Au Japon, les yôkai sont des entités surnaturelles échappant à tout contrôle de l’être humain et qui peuvent revêtir toute forme matérielle ou immatérielle. Dans l’esprit du peuple japonais, à l’origine, c’était des démons : les oni ou des fantômes : les obake ; mâtinés d’animisme qui donne une âme à tout : êtres et choses. Il a fallu attendre l’ère Edo, à partir de 1600, pour que les yokais, d’êtres épouvantables, deviennent des esprits à l’aspect ludique, notamment à travers la prolifération des estampes de l’ukiyo-e. Cela aboutit à les considérer d’un point de vue purement divertissant, en particulier à travers des ustensiles de la vie quotidienne comme des baguettes, des bols ou des théières… De ce fait, ces objets prennent un aspect mignon : « kawaii » plutôt qu’effrayant. C’est cet esprit-là qui se perpétue au travers des siècles et que l’on retrouve maintenant dans de nombreux films d’animation, mangas et séries.

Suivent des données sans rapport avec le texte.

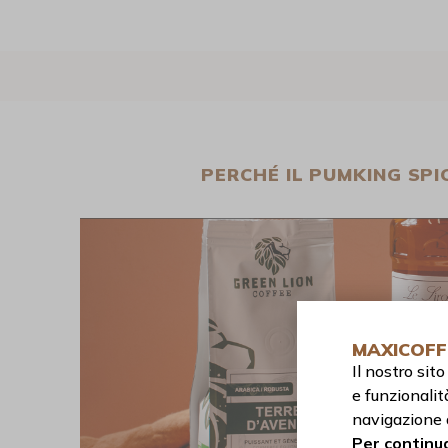
PERCHÉ IL PUMKING SPI
MAXICOFF
Il nostro si
e funzionalit
navigazione 
Per continua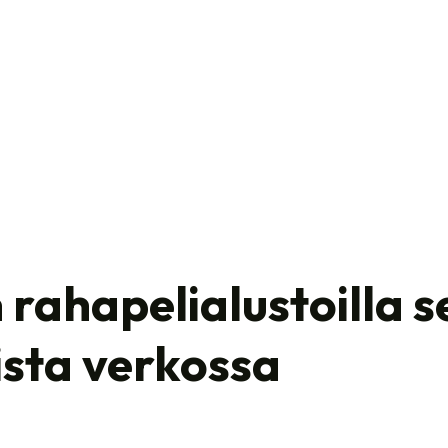
 rahapelialustoilla s
eista verkossa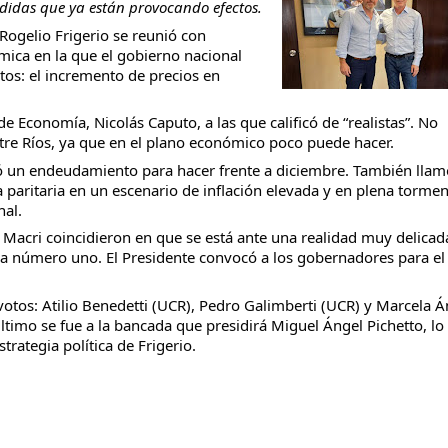
didas que ya están provocando efectos.
 Rogelio Frigerio se reunió con
mica en la que el gobierno nacional
os: el incremento de precios en
taria con estatales
 Economía, Nicolás Caputo, a las que calificó de “realistas”. No
tre Ríos, ya que en el plano económico poco puede hacer.
ió un endeudamiento para hacer frente a diciembre. También llam
 paritaria en un escenario de inflación elevada y en plena tormen
nal.
y Macri coincidieron en que se está ante una realidad muy delicad
gna número uno. El Presidente convocó a los gobernadores para el
votos: Atilio Benedetti (UCR), Pedro Galimberti (UCR) y Marcela Á
ltimo se fue a la bancada que presidirá Miguel Ángel Pichetto, lo
ategia política de Frigerio.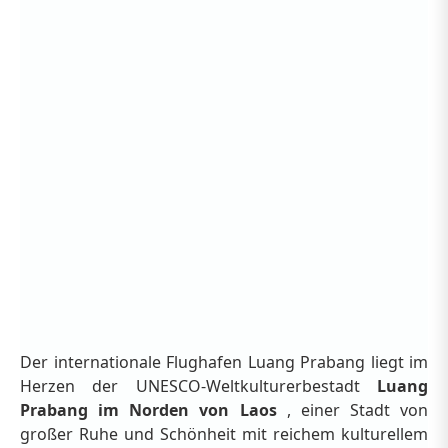
Der internationale Flughafen Luang Prabang liegt im
Herzen der UNESCO-Weltkulturerbestadt
Luang
Prabang im Norden von Laos
, einer Stadt von
großer Ruhe und Schönheit mit reichem kulturellem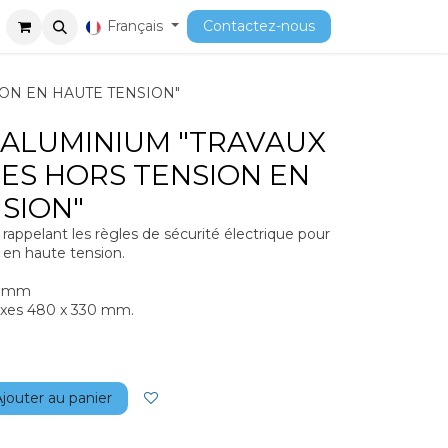
ment
Cours
Français
Contactez-nous
ON EN HAUTE TENSION"
ALUMINIUM "TRAVAUX
ES HORS TENSION EN
SION"
appelant les règles de sécurité électrique pour
n en haute tension.
0 mm
axes 480 x 330 mm.
jouter au panier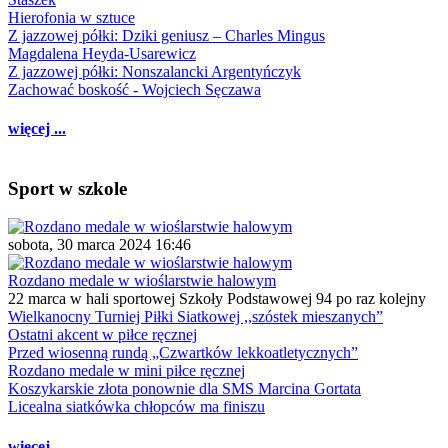
Hierofonia w sztuce
Z jazzowej półki: Dziki geniusz – Charles Mingus
Magdalena Heyda-Usarewicz
Z jazzowej półki: Nonszalancki Argentyńczyk
Zachować boskość - Wojciech Sęczawa
więcej ...
Sport w szkole
sobota, 30 marca 2024 16:46
Rozdano medale w wioślarstwie halowym
22 marca w hali sportowej Szkoły Podstawowej 94 po raz kolejny
Wielkanocny Turniej Piłki Siatkowej ,,szóstek mieszanych”
Ostatni akcent w piłce ręcznej
Przed wiosenną rundą „Czwartków lekkoatletycznych”
Rozdano medale w mini piłce ręcznej
Koszykarskie złota ponownie dla SMS Marcina Gortata
Licealna siatkówka chłopców ma finiszu
więcej ...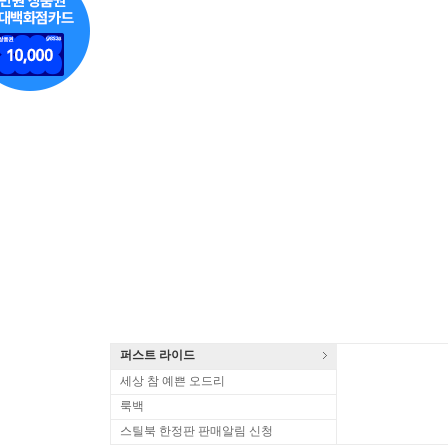
퍼스트 라이드
세상 참 예쁜 오드리
룩백
스틸북 한정판 판매알림 신청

Le livre de Brigitte Koyama-Richard rend bien compte de cette évolution au travers des premiers mythes débouchant sur les plus beaux contes et légendes de la tradition japonaise. D’histoires racontées aux origines, les artistes vont s’emparer pour fournir une des plus belles iconographies qui n’a rien à envier à celle des Bosch, Bruegel et autres peintres des enfers occidentaux ! C’est ce que nous montre l’auteur dans son introduction pour se tourner ensuite vers son fourmillant sujet. L’ouvrage contient, en effet, de multiple reproductions sur doubles pages ou pages entières de ces sujets protéiformes et montrent que tout est matière à yôkai. Les animaux de itô Jakuchù forment une paire de paravents illustrant l’éléphant et la baleine. Des êtres fantastiques tels les feu follets des renards d’Utagawa Hiroshige deviennent de véritables augures. Mais plus avant encore dans le fantastique, on peut admirer le mariage des bakemono de Sei Sei Kyôsai, rouleau enluminé racontant le mariage de deux jeunes yôkai suivis par une procession d’une cinquantaine de personnages tous plus extravagants et extraordinaires les uns que les autres !
C’est ce qui fait le bien-fondé de ce somptueux livre d’une richesse iconographique sans égal, accompagnée d’une recherche historique sans défaut et d’une analyse éclairante et pertinente. On saisit bien l’esprit nippon dans cette prolifération des « esprits » !
A mettre entre toutes les mains !
Camille DOUZELET et Pierrick SAUZON
Yôkai – Fantastique art japonais de Brigitte Koyama-Richard, nouvelles éditions Scala, 251 pages, 35€.